The Buddha’s economic vision steers a Middle Path that goes through and beyond the two models debated by contemporary economic planners: total control of production by the State, or the laissez faire approach, which gives freedom to market forces that are in reality forces of desire. The Buddha recommends that the State should intervene and establish justice and equity to stimulate the productive skills of all, according to a rational plan that will ensure the “welfare and happiness of the bahūjana”, the manifold subjects of the State. Instead of anarchic production, he advocates regulation of economic activity according to a rational plan implemented with the full and free cooperation of all. The Buddha did not share the pessimistic view that human beings are by nature egoistic creatures and that economic growth must necessarily take the form of a war of all against all. Human beings can infuse economic activity with better values than greed and violence.

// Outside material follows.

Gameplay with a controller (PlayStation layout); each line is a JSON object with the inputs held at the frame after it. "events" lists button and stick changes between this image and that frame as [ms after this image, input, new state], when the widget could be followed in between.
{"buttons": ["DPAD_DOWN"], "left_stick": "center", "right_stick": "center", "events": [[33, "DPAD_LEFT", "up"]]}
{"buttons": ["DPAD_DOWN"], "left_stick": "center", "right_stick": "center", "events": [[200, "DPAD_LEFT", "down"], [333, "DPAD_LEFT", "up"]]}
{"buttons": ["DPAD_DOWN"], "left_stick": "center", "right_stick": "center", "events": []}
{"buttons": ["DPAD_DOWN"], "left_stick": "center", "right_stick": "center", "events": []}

The Buddha did not moralistically deplore the miseries of the political and economic system while enjoying its benefits. He presented a solution to the problems of social inequality, and the unrest and armed insurrections it inevitably gives rise to. The eminent historian of Indian civilisation D.D. Kosambi has correctly assessed the political genius of the Buddha and the perennial relevance of his vision, couched in plain and simple language in the Kūṭadanta Sutta:

This is a startlingly modern view of political economy. To have propounded it a time of Vedic yajña [sacrifice] to a society that had just begun to conquer the primeval jungle was an intellectual achievement of the highest order (1977: 111).